Nov 17, 2021 - Health

Drug overdose deaths top 100,000 for first time

A map of downtown Los Angeles in the city's Center for Harm Reduction with blue pins representing  overdose reversal and red pins showing overdose fatalities.
A map of downtown Los Angeles in the city's Center for Harm Reduction with blue pins representing overdose reversal and red pins showing overdose fatalities as of Sept. 28. Photo: Al Seib/Los Angeles Times via Getty Images

An estimated 100,306 people in the United States died from a drug overdose in a 12-month period ending April 2021, according to new provisional data released by the Centers for Disease Control and Prevention Wednesday.

Why it matters: It's the first time drug overdose fatalities reached six figures in a 12-month period and signals that the country is on track to set another tragic milestone after reporting a record 93,331 drug deaths in 2020.
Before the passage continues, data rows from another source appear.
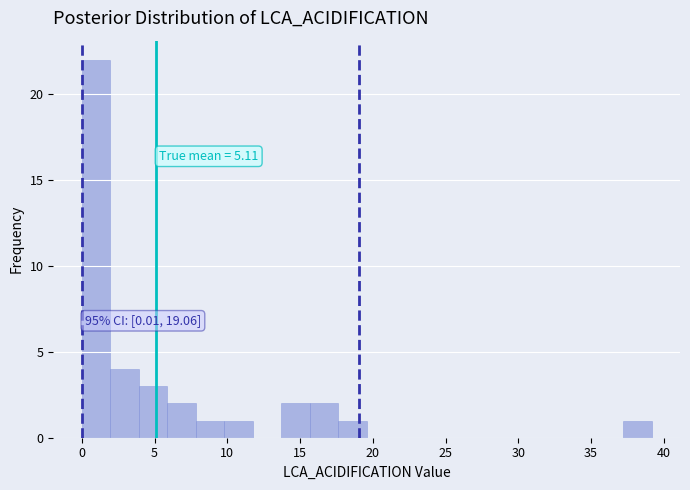

Around what value on the x-axis is the tallest bar? Give the approximate position of its centre, as read against the axis.

1.0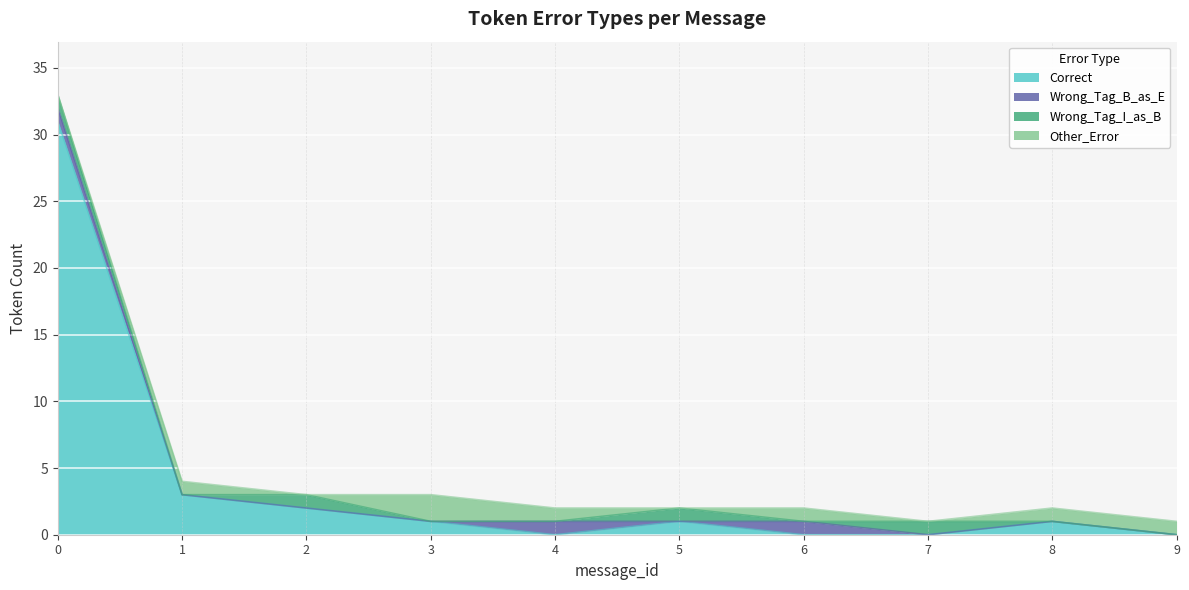

Between 2 and 6, which series saw the biggest shift?

Correct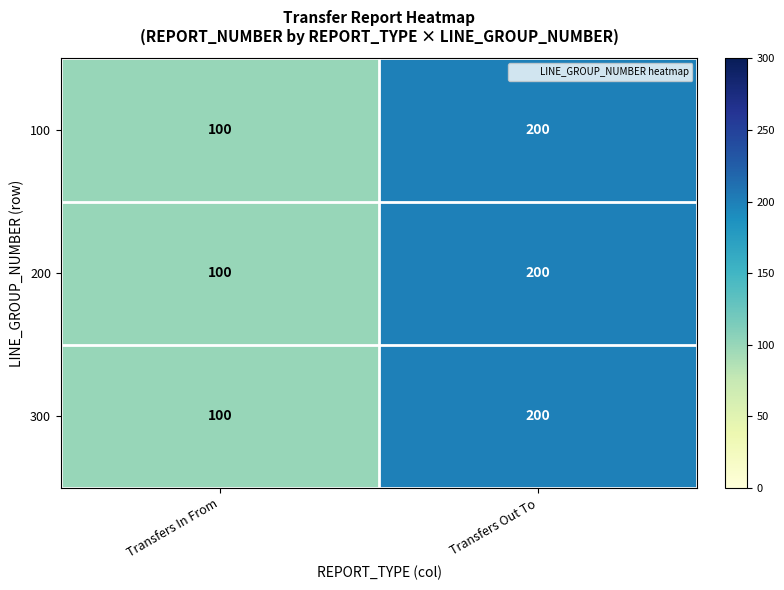

Reading left to right, list all the values displayed in this chart.

100: 100	200
200: 100	200
300: 100	200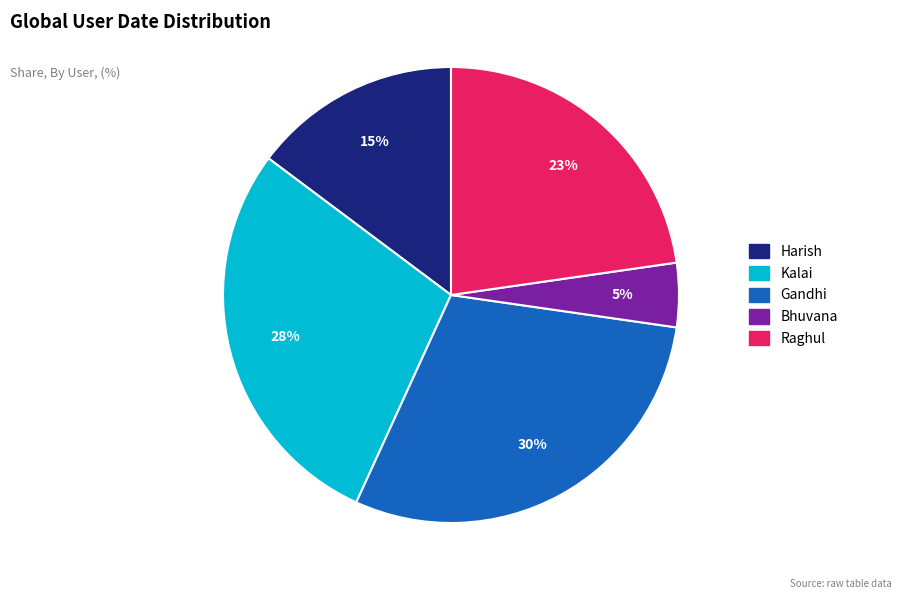

True or false: Kalai accounts for 16% of the total.

False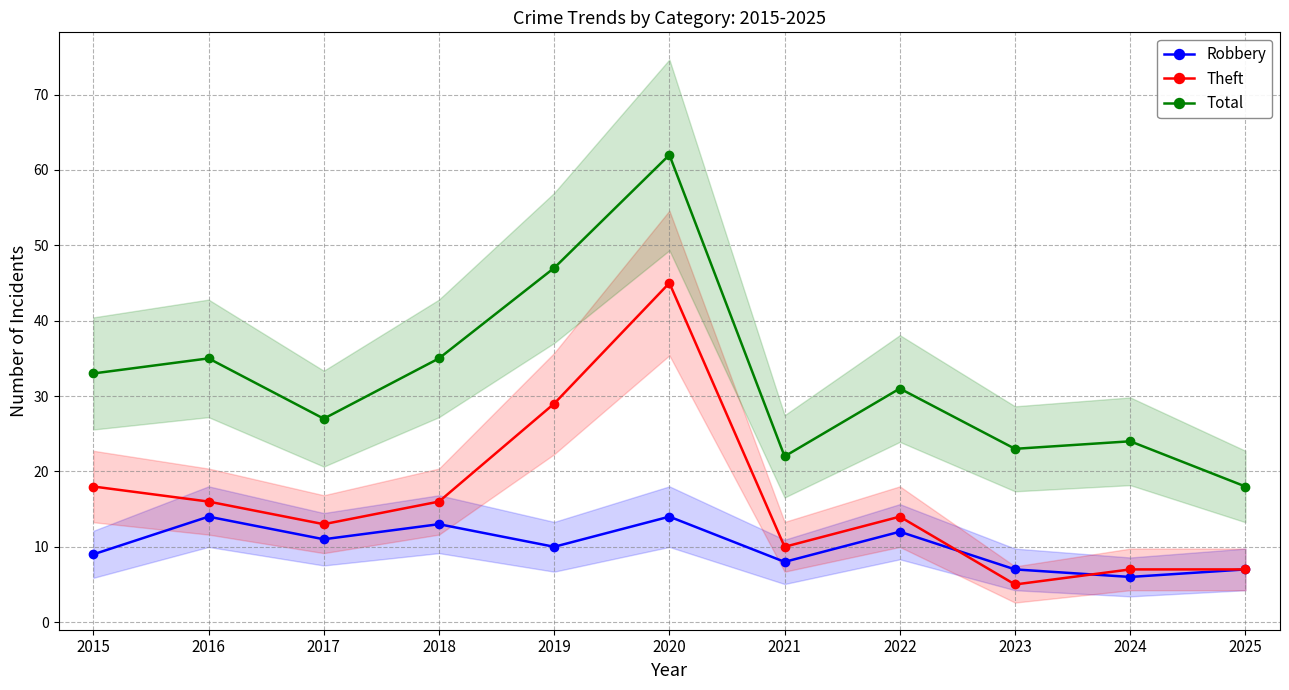

Reading right to left, list all the values displayed in this chart.

Robbery: 2025=7	2024=6	2023=7	2022=12	2021=8	2020=14	2019=10	2018=13	2017=11	2016=14	2015=9
Theft: 2025=7	2024=7	2023=5	2022=14	2021=10	2020=45	2019=29	2018=16	2017=13	2016=16	2015=18
Total: 2025=18	2024=24	2023=23	2022=31	2021=22	2020=62	2019=47	2018=35	2017=27	2016=35	2015=33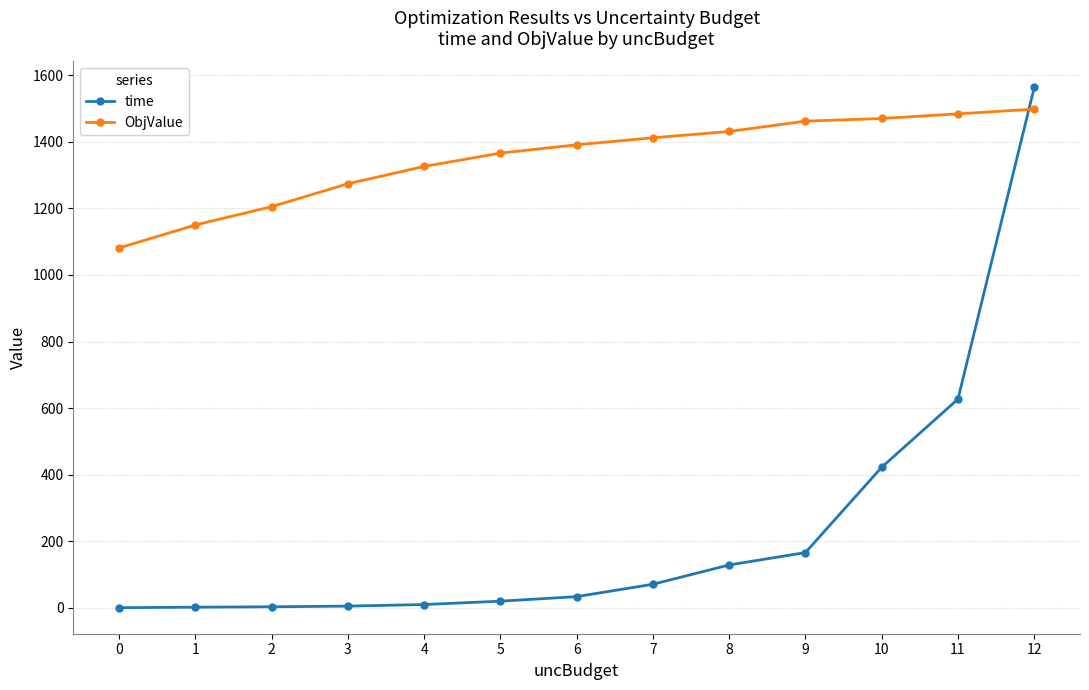

How many times do time and ObjValue cross each other?

1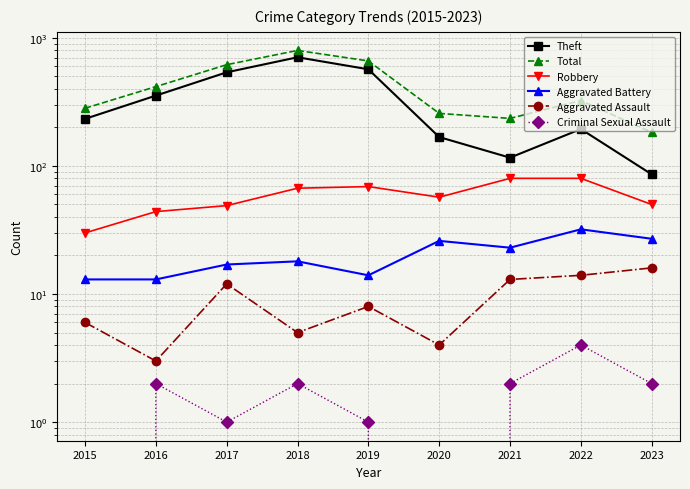

How many data points in Robbery are above 57?

4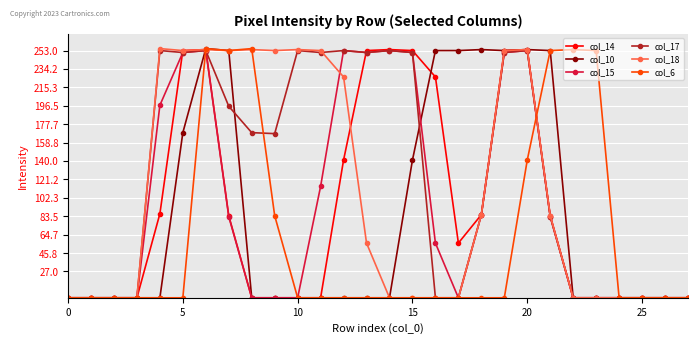

What is the sum of all col_17 values?

3474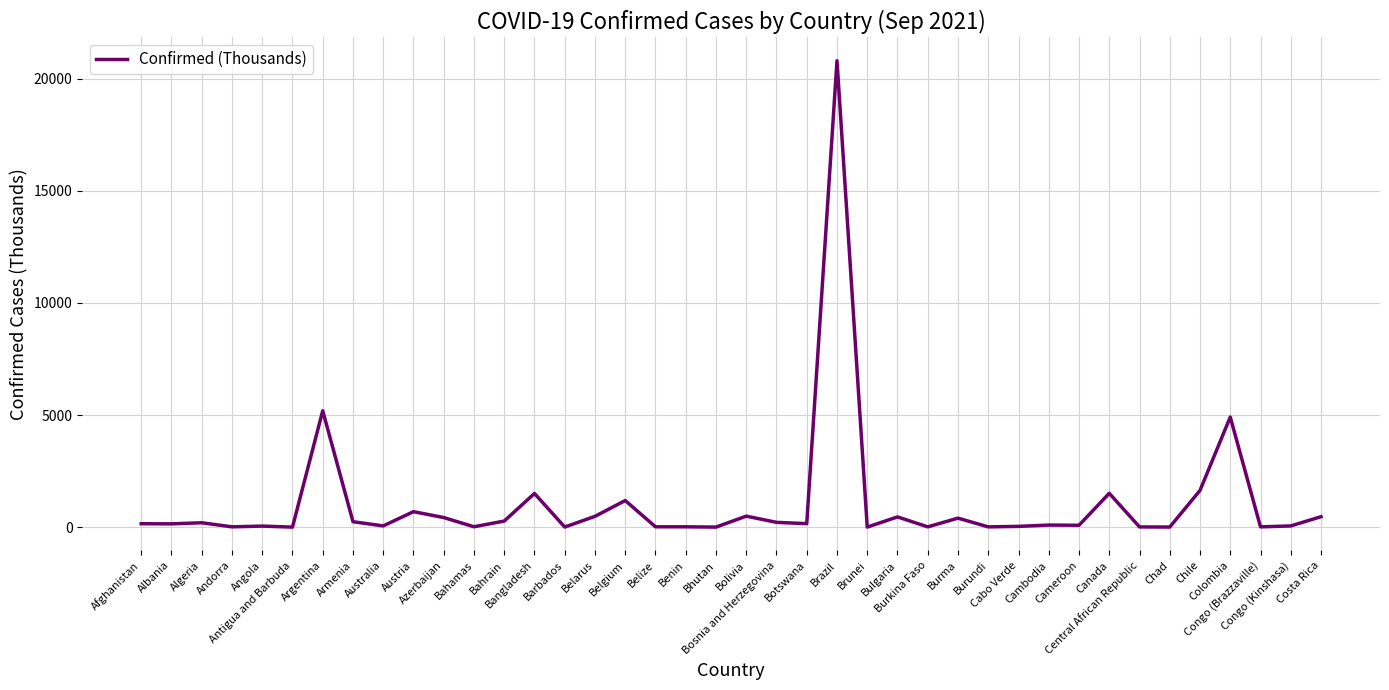

The value at Belgium is 1187.5. True or false?

True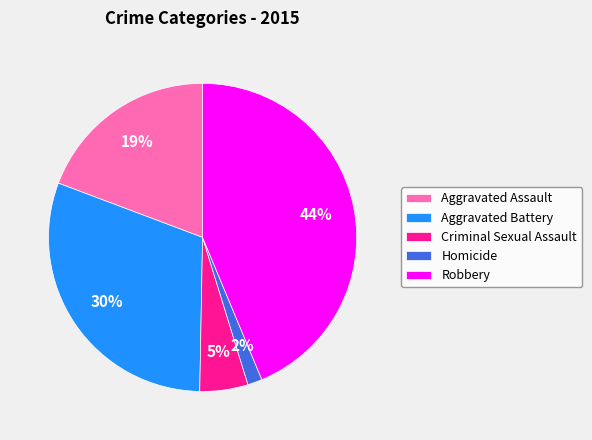

Approximately how many times larger is the value at Aggravated Battery compared to Criminal Sexual Assault?

6.0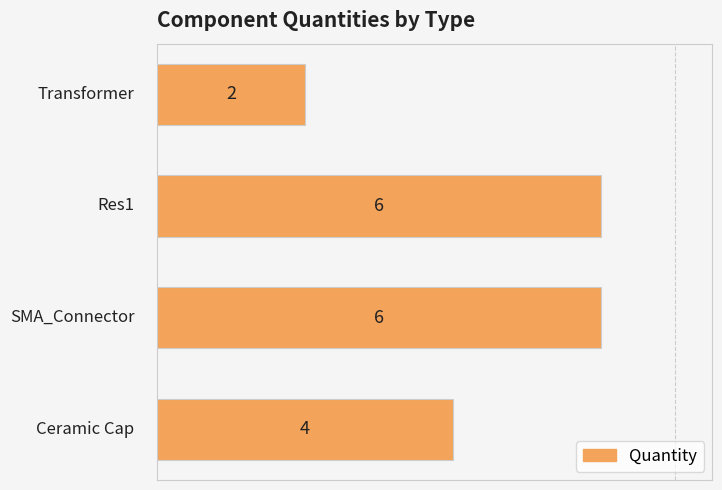

What is the difference between the maximum and minimum values?

4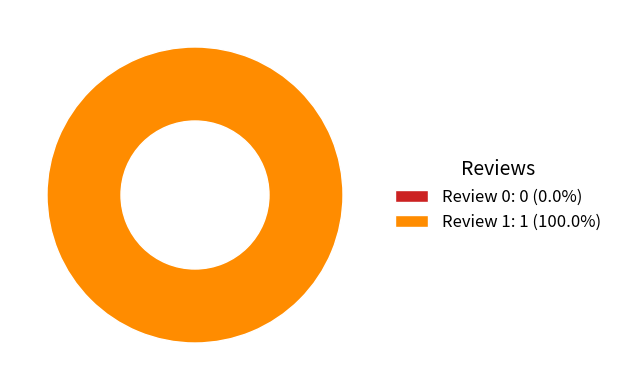

True or false: Review 1 accounts for 99% of the total.

False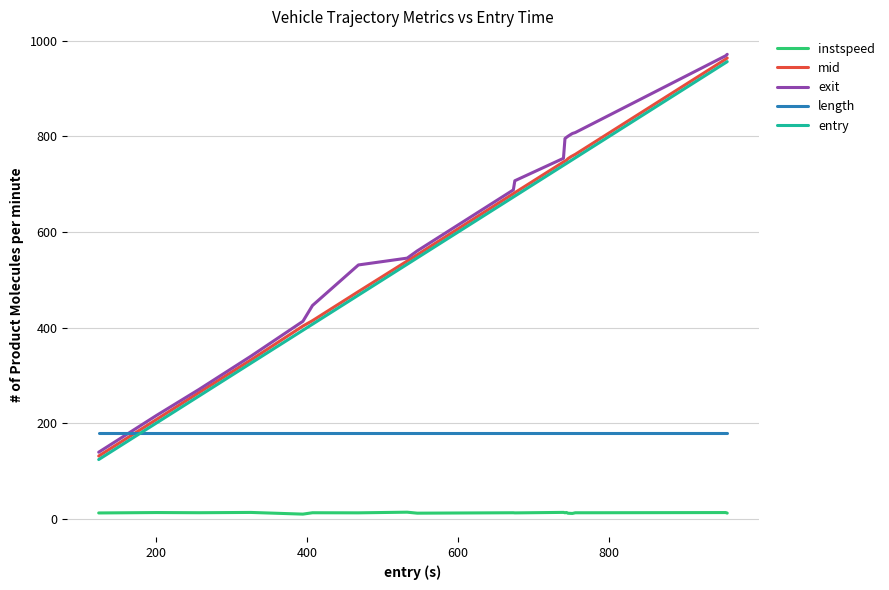

True or false: mid and instspeed cross at least once.

False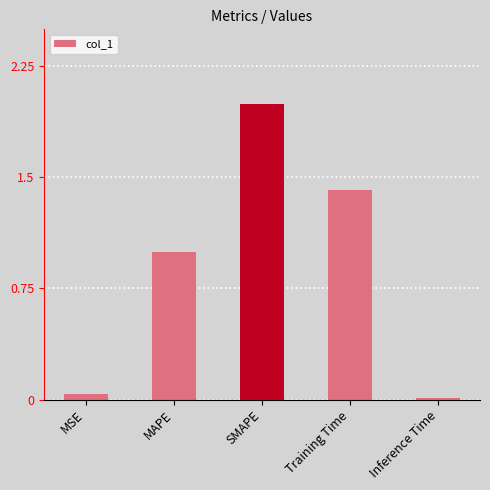

What is the label of the 3rd bar from the right?

SMAPE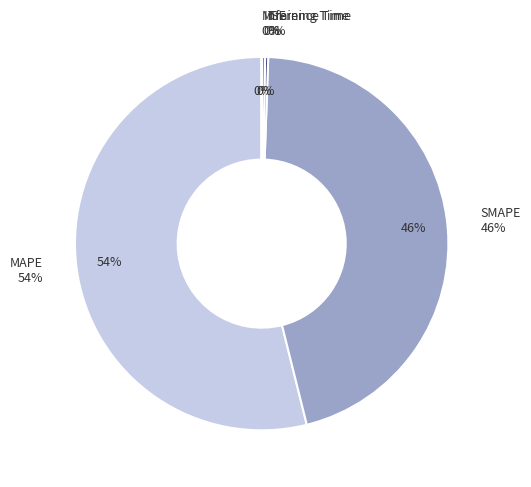

To the nearest percent, what portion does MAPE represent?

54%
  • The data presented is incomplete, as many cases require more investigating to confirm a cause of death, though the agency's estimates rarely largely differ from the final totals.

What they're saying: "As we continue to make strides to defeat the COVID-19 pandemic, we cannot overlook this epidemic of loss, which has touched families and communities across the country," President Biden said in a statement Wednesday.

  • "As we grieve those we’ve lost and honor their memories, my Administration is committed to doing everything in our power to address addiction and end the overdose epidemic," Biden added.
  • "To all those families who have mourned a loved one and to all those people who are facing addiction or are in recovery: you are in our hearts, and you are not alone. Together, we will turn the tide on this epidemic."

The big picture: It's roughly a 28% increase over the same time period a year earlier.

  • Greater prevalence of synthetic opioids, specifically fentanyl, and the social and economic disruptions set off by the coronavirus pandemic are widely believed to be the cause of the increased deaths.